OBJECTIVES: The study aims to report on the feasibility and associated adverse events of HPV-Vaccination (HPVV) in a private clinic setting in Lebanon and, when available, the results of subsequent cervical cancer screening. METHODS: Opportunistic HPV vaccination is offered at the Women's Health Center of the AUBMC. We retrospectively reviewed the patients' demographic data, the incidence of adverse events, and their cytological screening. RESULTS: A cohort of healthy women (n = 1013) aged 26.2 years (12–54 years) were opportunistically vaccinated with one of two HPV vaccines; 845 (83.4%) received the quadrivalent vaccine (Q4V), and 151 (14.1%) received the bivalent vaccine (B2V). The majority (75.8%) received three doses while 16% received two doses.

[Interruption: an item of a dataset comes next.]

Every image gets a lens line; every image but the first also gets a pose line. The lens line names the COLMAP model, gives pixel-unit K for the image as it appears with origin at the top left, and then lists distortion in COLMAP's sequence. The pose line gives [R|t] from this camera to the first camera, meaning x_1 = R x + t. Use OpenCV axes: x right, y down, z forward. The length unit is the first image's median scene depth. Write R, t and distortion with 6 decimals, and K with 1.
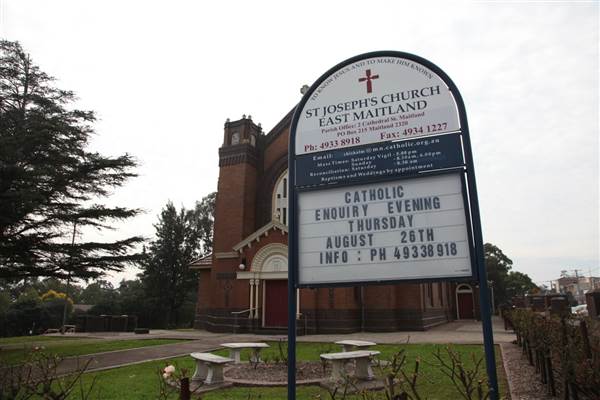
lens RADIAL K [[403.2, 0, 302.5], [0, 403.2, 200.7], [0, 0, 1]] dist [-0.131262, 0.056682]
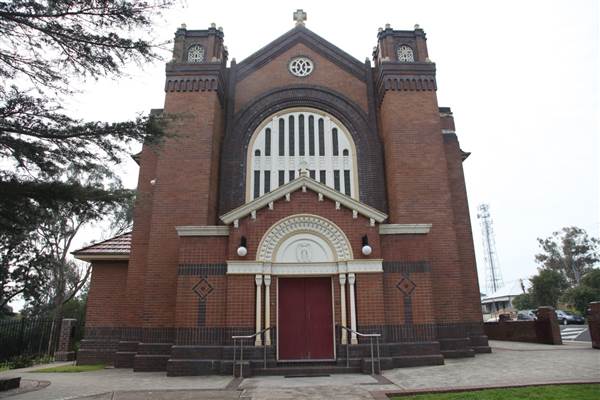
lens RADIAL K [[403.2, 0, 304.4], [0, 403.2, 199.2], [0, 0, 1]] dist [-0.131262, 0.056682]
pose [[0.898547, 0.115096, 0.423516, -0.258772], [-0.096072, 0.993179, -0.066079, 0.099850], [-0.428233, 0.018687, 0.903475, 0.381425]]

Out of these women, 26.3% (267) became sexually active postvaccination (NS2), whereas 17% (174) were sexually active prior to vaccination (SA) and the rest 57% (572) reported no sexual activity (NS1). Among the SA group, 26% (46/147) presented with abnormal cytology at time of vaccination. As for the NS2 women, 5% (14/267) had subsequently abnormal screening within 37 (12–103) months following vaccination. CONCLUSIONS: In this observational study, we report the successful introduction of HPVV with negligible adverse events. The incidence of abnormal cervical cytology was low among our patients.